* Data *
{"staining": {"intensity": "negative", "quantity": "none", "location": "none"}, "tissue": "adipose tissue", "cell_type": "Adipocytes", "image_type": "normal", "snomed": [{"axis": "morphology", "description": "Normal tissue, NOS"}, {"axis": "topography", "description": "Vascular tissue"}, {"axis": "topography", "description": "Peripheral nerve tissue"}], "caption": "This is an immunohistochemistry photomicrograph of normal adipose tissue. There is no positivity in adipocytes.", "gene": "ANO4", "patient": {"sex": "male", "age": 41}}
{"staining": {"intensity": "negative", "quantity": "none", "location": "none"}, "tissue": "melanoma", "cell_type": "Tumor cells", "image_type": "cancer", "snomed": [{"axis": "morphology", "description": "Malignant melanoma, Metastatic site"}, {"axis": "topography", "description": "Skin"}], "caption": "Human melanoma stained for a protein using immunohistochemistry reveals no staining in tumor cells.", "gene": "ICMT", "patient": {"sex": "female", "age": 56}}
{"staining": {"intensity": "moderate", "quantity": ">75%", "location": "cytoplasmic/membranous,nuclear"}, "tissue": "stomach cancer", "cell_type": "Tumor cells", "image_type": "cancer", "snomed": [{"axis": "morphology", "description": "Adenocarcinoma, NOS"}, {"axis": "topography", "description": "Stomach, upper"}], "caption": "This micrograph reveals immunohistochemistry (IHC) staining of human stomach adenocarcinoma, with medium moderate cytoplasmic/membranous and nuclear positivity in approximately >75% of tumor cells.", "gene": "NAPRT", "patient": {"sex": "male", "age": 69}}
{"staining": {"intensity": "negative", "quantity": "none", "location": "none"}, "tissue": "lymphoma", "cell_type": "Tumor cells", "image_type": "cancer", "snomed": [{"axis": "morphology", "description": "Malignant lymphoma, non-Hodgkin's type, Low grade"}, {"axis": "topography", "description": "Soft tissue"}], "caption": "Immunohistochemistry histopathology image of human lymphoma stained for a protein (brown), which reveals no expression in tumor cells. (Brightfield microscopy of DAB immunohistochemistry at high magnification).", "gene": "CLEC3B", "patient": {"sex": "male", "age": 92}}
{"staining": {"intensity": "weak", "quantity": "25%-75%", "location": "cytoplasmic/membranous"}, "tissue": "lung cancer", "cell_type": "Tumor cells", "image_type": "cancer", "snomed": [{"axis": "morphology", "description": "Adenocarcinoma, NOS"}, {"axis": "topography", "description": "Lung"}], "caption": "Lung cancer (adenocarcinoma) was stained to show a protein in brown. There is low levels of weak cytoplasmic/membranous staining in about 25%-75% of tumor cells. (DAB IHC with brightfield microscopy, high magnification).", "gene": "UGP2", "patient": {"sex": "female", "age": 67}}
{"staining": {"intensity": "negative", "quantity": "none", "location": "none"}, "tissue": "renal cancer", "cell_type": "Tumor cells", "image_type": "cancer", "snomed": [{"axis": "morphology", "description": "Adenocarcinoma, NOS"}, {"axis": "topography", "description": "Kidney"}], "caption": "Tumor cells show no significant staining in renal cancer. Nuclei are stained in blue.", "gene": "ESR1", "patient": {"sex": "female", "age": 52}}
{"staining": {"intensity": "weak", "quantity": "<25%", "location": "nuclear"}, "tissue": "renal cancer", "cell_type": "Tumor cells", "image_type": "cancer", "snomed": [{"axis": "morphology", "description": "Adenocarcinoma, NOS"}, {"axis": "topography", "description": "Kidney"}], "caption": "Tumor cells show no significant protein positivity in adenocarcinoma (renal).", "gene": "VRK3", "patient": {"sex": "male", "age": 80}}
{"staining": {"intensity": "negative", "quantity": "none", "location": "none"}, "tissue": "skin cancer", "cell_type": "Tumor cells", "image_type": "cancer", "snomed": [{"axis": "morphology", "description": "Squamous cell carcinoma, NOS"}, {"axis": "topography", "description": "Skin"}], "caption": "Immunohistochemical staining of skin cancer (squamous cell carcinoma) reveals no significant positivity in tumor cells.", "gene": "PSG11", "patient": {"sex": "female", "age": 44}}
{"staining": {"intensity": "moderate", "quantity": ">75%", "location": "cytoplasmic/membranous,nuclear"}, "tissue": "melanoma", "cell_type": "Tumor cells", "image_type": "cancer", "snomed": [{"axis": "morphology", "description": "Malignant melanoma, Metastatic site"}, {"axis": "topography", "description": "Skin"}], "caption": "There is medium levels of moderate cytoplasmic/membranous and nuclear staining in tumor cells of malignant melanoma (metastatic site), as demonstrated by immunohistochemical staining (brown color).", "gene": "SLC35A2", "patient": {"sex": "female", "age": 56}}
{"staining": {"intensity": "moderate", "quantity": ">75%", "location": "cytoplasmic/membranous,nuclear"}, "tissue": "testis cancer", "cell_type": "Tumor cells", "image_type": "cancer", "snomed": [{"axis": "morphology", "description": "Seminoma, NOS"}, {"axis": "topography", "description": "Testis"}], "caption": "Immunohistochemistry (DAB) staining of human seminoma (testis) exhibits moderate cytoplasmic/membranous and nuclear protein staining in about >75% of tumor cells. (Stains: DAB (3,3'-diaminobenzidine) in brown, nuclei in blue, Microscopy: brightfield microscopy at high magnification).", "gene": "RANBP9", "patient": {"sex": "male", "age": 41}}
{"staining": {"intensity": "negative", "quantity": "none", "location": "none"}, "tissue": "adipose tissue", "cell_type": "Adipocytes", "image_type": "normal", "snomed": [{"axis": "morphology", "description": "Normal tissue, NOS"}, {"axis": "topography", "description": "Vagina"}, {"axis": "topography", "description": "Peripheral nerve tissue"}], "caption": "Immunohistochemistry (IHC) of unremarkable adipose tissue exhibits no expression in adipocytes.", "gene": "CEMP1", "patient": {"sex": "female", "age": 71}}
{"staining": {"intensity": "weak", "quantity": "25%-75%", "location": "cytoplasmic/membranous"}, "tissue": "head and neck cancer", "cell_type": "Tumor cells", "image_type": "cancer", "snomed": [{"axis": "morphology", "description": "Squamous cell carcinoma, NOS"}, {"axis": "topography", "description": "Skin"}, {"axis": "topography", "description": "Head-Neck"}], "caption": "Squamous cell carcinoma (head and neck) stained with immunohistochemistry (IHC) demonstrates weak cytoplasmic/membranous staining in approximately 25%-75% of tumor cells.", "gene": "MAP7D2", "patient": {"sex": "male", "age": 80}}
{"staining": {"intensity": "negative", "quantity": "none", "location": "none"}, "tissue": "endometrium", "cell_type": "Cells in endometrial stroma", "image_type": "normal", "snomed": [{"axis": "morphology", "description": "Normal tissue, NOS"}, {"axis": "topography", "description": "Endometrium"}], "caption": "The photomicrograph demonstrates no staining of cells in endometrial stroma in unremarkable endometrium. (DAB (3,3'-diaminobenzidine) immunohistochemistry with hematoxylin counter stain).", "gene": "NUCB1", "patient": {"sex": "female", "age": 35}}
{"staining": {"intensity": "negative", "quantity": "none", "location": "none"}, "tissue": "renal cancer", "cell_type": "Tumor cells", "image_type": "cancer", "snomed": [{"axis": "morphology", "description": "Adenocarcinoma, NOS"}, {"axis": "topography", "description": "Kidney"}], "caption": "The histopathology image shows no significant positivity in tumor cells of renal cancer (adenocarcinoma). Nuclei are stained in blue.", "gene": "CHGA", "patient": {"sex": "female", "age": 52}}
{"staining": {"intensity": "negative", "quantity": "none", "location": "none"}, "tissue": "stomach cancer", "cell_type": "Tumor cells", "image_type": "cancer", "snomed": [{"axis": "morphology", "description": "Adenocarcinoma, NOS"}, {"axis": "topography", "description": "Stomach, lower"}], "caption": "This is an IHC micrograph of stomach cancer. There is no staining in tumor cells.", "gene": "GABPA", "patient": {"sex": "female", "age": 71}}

* Assigned task *
Wherever the string "Stomach" occurs in the records, copy the line it is in.

* Solution *
{"staining": {"intensity": "moderate", "quantity": ">75%", "location": "cytoplasmic/membranous,nuclear"}, "tissue": "stomach cancer", "cell_type": "Tumor cells", "image_type": "cancer", "snomed": [{"axis": "morphology", "description": "Adenocarcinoma, NOS"}, {"axis": "topography", "description": "Stomach, upper"}], "caption": "This micrograph reveals immunohistochemistry (IHC) staining of human stomach adenocarcinoma, with medium moderate cytoplasmic/membranous and nuclear positivity in approximately >75% of tumor cells.", "gene": "NAPRT", "patient": {"sex": "male", "age": 69}}
{"staining": {"intensity": "negative", "quantity": "none", "location": "none"}, "tissue": "stomach cancer", "cell_type": "Tumor cells", "image_type": "cancer", "snomed": [{"axis": "morphology", "description": "Adenocarcinoma, NOS"}, {"axis": "topography", "description": "Stomach, lower"}], "caption": "This is an IHC micrograph of stomach cancer. There is no staining in tumor cells.", "gene": "GABPA", "patient": {"sex": "female", "age": 71}}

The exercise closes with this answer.